Following the recognition of some negative non-recurring items in 2017, allowances for losses on loans and advances will return to their normal level in 2018 and should be in line with the lending portfolio and the envisaged volume of new business. The possible implications of uncertain political and macroeconomic developments for credit markets could have a detrimental impact on allowances for losses on loans and advances.
The Cooperative Financial Network anticipates a further substantial rise in net fee and commission income in 2018 thanks to growth in the volume of assets under management and the associated volume- related income. Any lasting uncertainty in capital and financial markets could have a negative impact on confidence among retail and institutional investors, thereby depressing net fee and commission income.
In 2018, gains and losses on trading activities, which are particularly influenced by those of the Bank operating segment, will be at a similar level to 2017. Customer-driven capital markets business may again provide impetus in 2018. The main prerequisite for a steady level of net gains under gains and losses on trading activities continues to be a stable financial and capital markets environment.
Net gains under gains and losses on investments in 2018 are predicted to make a modest contribution to profit before taxes because the non-recurring items recognized in 2017 will not be repeated.
Other gains and losses on valuation of financial instruments are expected to follow a positive trend in 2018, mainly due to the potential that exists to reverse impairment losses in the portfolios of instruments from government issuers in the Real Estate Finance segment.

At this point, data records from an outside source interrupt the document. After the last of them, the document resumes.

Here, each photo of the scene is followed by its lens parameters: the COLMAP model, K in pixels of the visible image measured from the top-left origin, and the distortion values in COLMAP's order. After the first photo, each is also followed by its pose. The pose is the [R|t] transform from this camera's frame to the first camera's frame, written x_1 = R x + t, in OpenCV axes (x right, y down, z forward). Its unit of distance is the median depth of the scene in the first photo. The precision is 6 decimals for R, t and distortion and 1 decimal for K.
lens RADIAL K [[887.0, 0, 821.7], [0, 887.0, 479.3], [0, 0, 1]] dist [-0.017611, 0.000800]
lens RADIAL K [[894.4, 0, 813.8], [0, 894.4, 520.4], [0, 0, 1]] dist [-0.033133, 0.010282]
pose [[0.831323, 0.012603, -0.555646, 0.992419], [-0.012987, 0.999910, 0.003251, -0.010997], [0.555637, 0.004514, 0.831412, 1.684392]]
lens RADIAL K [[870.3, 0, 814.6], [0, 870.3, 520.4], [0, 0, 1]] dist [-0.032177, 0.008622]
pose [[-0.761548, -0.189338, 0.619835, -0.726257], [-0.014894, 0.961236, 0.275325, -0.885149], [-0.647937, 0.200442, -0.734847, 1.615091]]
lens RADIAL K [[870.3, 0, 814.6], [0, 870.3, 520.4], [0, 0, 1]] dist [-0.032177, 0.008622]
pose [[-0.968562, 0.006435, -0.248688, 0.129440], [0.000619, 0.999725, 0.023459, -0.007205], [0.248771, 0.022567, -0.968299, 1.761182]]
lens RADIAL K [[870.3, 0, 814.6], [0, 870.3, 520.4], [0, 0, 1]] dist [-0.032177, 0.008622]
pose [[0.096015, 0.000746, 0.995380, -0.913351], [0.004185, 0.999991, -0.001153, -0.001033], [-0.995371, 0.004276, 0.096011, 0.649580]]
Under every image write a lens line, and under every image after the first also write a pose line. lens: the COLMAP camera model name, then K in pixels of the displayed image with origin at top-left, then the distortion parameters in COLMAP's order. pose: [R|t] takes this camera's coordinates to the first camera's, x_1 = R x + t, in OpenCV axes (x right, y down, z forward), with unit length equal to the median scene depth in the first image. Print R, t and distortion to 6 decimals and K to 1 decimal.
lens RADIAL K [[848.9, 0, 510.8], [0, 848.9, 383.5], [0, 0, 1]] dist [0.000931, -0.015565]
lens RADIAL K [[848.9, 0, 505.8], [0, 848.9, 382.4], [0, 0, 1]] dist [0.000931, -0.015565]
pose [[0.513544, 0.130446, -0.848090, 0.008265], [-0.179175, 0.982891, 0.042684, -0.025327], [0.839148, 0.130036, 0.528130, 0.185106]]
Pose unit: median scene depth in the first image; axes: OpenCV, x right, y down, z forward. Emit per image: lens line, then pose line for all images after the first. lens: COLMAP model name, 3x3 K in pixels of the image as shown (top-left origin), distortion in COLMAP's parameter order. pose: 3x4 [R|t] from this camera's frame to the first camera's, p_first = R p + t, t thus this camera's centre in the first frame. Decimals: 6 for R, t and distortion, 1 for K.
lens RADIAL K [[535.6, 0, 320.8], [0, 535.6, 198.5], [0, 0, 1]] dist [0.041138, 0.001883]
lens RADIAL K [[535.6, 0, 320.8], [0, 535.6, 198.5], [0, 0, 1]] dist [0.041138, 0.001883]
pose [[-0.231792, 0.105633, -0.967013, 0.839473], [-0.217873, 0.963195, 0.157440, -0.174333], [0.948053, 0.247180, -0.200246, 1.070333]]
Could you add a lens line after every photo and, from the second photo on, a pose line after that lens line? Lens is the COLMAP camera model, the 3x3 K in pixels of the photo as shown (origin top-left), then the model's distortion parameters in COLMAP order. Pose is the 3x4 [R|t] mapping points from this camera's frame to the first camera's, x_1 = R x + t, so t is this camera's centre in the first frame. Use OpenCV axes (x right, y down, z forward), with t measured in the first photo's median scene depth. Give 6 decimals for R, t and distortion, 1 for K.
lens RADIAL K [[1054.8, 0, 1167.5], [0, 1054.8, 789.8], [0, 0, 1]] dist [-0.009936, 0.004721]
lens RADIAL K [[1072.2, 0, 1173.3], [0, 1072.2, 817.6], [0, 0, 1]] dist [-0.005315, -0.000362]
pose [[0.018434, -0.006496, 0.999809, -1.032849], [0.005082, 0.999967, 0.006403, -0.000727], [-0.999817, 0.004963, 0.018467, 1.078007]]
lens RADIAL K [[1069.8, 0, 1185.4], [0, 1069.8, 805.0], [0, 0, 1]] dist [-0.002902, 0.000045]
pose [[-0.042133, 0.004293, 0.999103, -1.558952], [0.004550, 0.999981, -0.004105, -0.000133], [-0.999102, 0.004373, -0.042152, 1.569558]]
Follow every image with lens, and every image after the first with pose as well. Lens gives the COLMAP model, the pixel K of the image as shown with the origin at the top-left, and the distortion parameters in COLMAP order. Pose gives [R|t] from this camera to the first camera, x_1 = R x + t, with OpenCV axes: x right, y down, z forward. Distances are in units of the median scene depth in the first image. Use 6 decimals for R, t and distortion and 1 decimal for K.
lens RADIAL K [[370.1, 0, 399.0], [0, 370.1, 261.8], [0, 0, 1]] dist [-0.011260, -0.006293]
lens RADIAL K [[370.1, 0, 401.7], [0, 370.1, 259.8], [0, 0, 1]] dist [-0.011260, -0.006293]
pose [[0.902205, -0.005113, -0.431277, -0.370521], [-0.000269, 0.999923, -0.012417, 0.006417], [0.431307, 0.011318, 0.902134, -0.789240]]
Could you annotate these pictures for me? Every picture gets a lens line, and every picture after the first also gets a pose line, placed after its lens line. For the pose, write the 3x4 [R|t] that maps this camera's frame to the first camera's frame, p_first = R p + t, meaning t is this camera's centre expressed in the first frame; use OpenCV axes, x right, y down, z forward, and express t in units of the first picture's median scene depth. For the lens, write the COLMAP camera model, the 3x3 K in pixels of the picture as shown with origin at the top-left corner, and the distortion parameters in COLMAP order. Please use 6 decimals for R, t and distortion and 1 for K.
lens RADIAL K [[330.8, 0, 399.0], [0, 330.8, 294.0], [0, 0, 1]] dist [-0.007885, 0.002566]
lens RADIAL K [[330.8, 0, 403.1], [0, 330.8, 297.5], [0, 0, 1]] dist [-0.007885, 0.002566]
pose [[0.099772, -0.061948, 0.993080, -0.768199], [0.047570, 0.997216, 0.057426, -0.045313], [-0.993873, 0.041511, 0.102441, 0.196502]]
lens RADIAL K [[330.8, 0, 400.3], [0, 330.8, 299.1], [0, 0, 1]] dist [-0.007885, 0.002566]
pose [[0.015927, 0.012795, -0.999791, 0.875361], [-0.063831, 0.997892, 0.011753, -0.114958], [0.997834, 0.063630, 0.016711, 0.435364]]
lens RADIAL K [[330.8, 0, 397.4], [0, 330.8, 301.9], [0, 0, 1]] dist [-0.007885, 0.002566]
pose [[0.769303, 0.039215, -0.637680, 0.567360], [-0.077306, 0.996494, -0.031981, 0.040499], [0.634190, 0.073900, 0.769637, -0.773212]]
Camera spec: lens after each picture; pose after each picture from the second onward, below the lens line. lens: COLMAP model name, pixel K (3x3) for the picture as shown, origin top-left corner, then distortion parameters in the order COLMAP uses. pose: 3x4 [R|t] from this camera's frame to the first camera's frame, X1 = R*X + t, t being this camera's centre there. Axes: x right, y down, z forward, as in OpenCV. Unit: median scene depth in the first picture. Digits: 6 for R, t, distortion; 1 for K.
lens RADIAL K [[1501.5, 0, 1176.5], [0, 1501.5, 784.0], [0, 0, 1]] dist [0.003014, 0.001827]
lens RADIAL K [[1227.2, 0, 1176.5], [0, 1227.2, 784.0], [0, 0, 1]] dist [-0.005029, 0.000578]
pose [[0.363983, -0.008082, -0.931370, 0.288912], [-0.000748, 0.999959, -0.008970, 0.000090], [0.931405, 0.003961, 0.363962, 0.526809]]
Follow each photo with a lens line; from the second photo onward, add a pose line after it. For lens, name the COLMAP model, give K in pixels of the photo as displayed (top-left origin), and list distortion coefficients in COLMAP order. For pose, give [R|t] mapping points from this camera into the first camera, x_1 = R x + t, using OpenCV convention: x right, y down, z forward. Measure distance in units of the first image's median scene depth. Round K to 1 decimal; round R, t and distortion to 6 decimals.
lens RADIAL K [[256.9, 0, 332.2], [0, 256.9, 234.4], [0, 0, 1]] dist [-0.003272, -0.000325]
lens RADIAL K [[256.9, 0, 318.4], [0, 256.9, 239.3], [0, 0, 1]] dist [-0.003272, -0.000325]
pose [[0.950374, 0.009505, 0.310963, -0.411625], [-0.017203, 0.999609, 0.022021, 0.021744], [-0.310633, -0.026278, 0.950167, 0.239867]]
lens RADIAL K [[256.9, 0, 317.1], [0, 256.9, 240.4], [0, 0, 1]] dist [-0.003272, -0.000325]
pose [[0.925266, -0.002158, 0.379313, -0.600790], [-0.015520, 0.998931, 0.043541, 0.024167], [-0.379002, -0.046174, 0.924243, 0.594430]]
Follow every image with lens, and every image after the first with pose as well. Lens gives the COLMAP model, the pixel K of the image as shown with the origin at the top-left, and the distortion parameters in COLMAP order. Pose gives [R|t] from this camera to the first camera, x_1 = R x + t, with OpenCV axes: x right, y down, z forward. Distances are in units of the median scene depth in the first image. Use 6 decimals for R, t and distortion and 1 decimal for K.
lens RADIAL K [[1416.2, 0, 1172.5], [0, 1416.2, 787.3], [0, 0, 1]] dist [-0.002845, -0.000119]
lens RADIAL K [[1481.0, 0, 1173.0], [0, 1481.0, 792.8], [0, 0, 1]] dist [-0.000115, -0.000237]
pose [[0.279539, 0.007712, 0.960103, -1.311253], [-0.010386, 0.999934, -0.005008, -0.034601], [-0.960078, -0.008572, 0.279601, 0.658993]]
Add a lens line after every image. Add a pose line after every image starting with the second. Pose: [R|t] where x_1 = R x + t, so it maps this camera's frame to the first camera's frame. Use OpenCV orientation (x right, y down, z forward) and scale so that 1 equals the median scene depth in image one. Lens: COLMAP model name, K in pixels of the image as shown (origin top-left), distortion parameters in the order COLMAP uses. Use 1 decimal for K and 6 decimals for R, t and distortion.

Volatility in capital markets and the widening of credit spreads on securities from government issuers could have an adverse impact on the forecast improvement in these gains and losses.
Net income from insurance business is expected to contract in 2018. Given the expected growth in the gross premiums from the different divisions, the decline in net income is expected to be caused by a deterioration in gains and losses on investments held by insurance companies, reflecting the current environment of low interest rates. Exceptional events in financial and capital markets, changes in underwriting practices, or potential changes in the regulatory requirements faced by insurers may mean that net income from insurance business falls short of expectations.
Administrative expenses are projected to rise slightly in 2018. One of the main factors in this increase will be unit-linked asset management business, particularly in view of the associated capital spending requirements.
Although costs will continue to be tightly managed, the predicted income growth will not entirely make up for the increase in expenses that is expected, in particular due to the challenging conditions described above. Consequently, the cost/income ratio is likely to rise in 2018.
A compelling business model, supported by sound risk-bearing capacity, is one of the stand-out features of the Cooperative Financial Network. The strong support from members and customers, combined with strong capital ratios, enables the Cooperative Financial Network to seize any opportunities for growth that present themselves and thus to successfully maintain its outstanding market position in a challenging regulatory environment.